W 2018 r. spadek sprzedaży był tłumaczony głównie kłopotami po stronie podaży – wzrostem kosztów wykonawstwa oraz opóźnieniami natury administracyjnej, spotęgowanymi wyborami samorządowymi. To pociągnęło za sobą wzrost cen mieszkań. Nie było też programu MdM – wizja jego zakończenia napędziła sprzedaż w rekordowym dla branży 2017 r.
W ostatnich dwóch kwartałach (IV 2018 r. i I 2019 r.) nastąpiła poprawa pod względem wprowadzania mieszkań do sprzedaży – dzięki stabilizacji na rynku budowlanym. Również tempo wzrostu cen mieszkań wyhamowało. To jednak nie przełożyło się na istotną poprawę sprzedaży w I kwartale 2019 r. Nabywców znalazło w tym czasie 16,5 tys. mieszkań, o 10 proc. mniej rok do roku i tyle samo kwartał do kwartału. Zdaniem analityków, kurczy się popyt inwestorów na mieszkania na wynajem, kupowane najczęściej jako lokata wolnej gotówki: rosnące ceny zmniejszają rentowność najmu.
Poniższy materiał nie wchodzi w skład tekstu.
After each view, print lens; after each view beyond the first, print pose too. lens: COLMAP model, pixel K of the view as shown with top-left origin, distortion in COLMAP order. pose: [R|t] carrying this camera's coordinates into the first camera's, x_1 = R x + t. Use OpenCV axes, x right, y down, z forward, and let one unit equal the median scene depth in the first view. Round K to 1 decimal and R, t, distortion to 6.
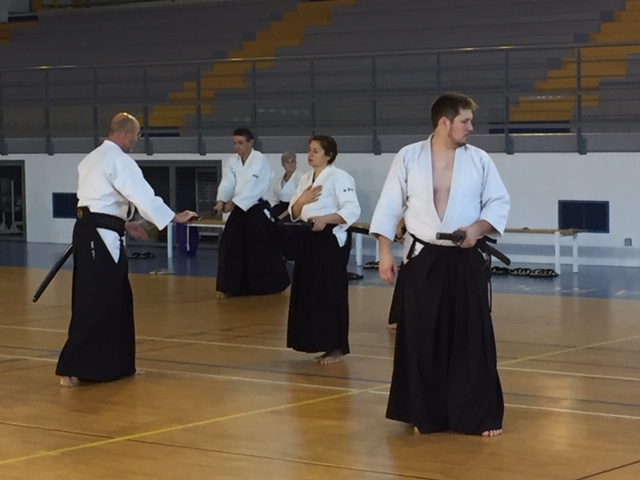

Według obliczeń JLL Reas średnie ceny mieszkań w ofercie na stołecznym rynku urosły do 10 tys. zł za mkw., co oznacza niemal 15-proc. wzrost w ciągu 12 miesięcy. Dalszy wzrost obserwowany był także we Wrocławiu i Łodzi, a w Trójmieście, Krakowie i Poznaniu ceny ustabilizowały się.